• _WHAT THIS TASK INVOLVES_:
Using the records below, write out only the lines from the line containing "أسلوب الحياة" up to and including the line containing "natürlichen Zuckeralternativen sowie", exactly, with no pictures.
▬▬▬▬▬▬
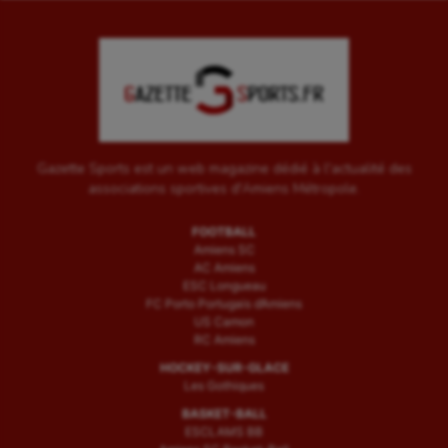
Outdoor
Paddle
Parkour
Patinage artistique
Gazette Sports est un web magazine dédié à l'actualité des
associations sportives d'Amiens Métropole.
Pétanque
FOOTBALL
Plongée
Amiens SC
AC Amiens
Randonnée / Marche
ESC Longueau
FC Porto Portugais d’Amiens
Roller-derby
US Camon
RC Amiens
Sarbacane
HOCKEY-SUR-GLACE
Les Gothiques
Sauvetage sportif
BASKET-BALL
ESCLAMS BB
Sport adapté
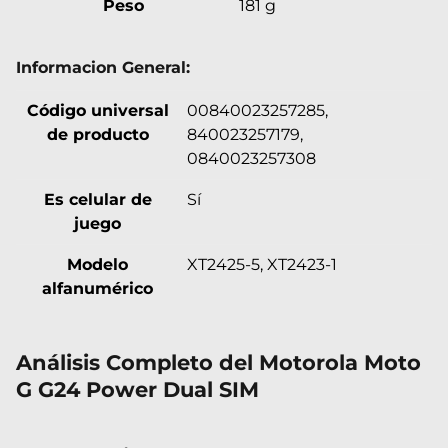
Peso
181 g
Informacion General:
Código universal
00840023257285,
de producto
840023257179,
0840023257308
Es celular de
Sí
juego
Modelo
XT2425-5, XT2423-1
alfanumérico
Análisis Completo del Motorola Moto
G G24 Power Dual SIM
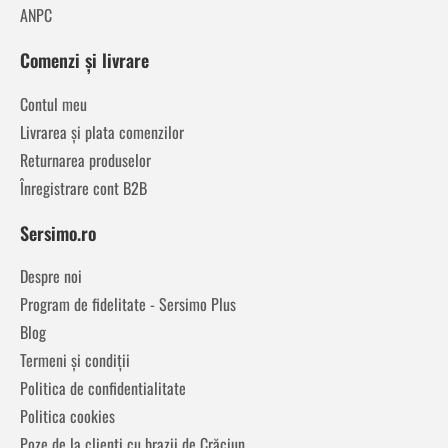
ANPC
Comenzi și livrare
Contul meu
Livrarea și plata comenzilor
Returnarea produselor
Înregistrare cont B2B
Sersimo.ro
Despre noi
Program de fidelitate - Sersimo Plus
Blog
Termeni și condiții
Politica de confidentialitate
Politica cookies
Poze de la clienți cu brazii de Crăciun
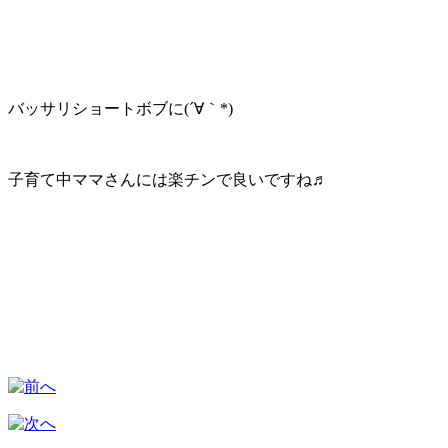
バッサリショートボブに(´∀｀*)
子育て中ママさんには楽チンで良いですね♬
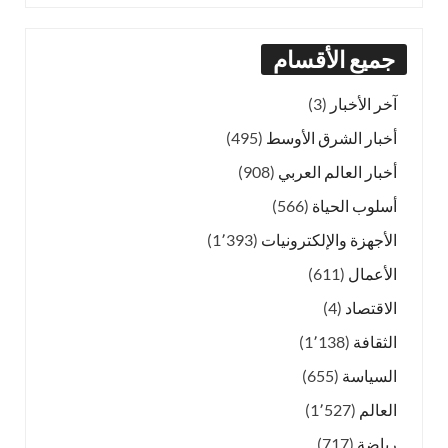
جميع الأقسام
آخر الأخبار
(3)
أخبار الشرق الأوسط
(495)
أخبار العالم العربي
(908)
أسلوب الحياة
(566)
الأجهزة والإلكترونيات
(1٬393)
الأعمال
(611)
الاقتصاد
(4)
الثقافة
(1٬138)
السياسة
(655)
العالم
(1٬527)
رياضة
(717)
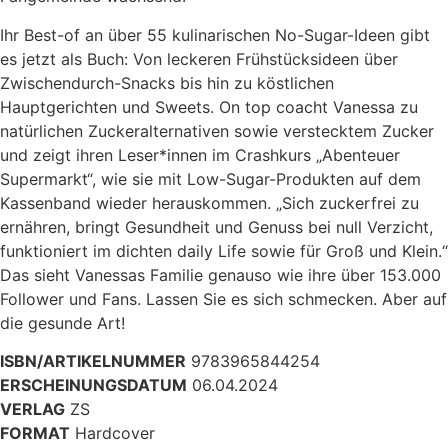
Ihr Best-of an über 55 kulinarischen No-Sugar-Ideen gibt
es jetzt als Buch: Von leckeren Frühstücksideen über
Zwischendurch-Snacks bis hin zu köstlichen
Hauptgerichten und Sweets. On top coacht Vanessa zu
natürlichen Zuckeralternativen sowie verstecktem Zucker
und zeigt ihren Leser*innen im Crashkurs „Abenteuer
Supermarkt“, wie sie mit Low-Sugar-Produkten auf dem
Kassenband wieder herauskommen. „Sich zuckerfrei zu
ernähren, bringt Gesundheit und Genuss bei null Verzicht,
funktioniert im dichten daily Life sowie für Groß und Klein.“
Das sieht Vanessas Familie genauso wie ihre über 153.000
Follower und Fans. Lassen Sie es sich schmecken. Aber auf
die gesunde Art!
ISBN/ARTIKELNUMMER
9783965844254
ERSCHEINUNGSDATUM
06.04.2024
VERLAG
ZS
FORMAT
Hardcover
▬▬▬▬▬▬
• _EXERCISE RESULT_:
أسلوب الحياة
(566)
الأجهزة والإلكترونيات
(1٬393)
الأعمال
(611)
الاقتصاد
(4)
الثقافة
(1٬138)
السياسة
(655)
العالم
(1٬527)
رياضة
(717)
Ihr Best-of an über 55 kulinarischen No-Sugar-Ideen gibt
es jetzt als Buch: Von leckeren Frühstücksideen über
Zwischendurch-Snacks bis hin zu köstlichen
Hauptgerichten und Sweets. On top coacht Vanessa zu
natürlichen Zuckeralternativen sowie verstecktem Zucker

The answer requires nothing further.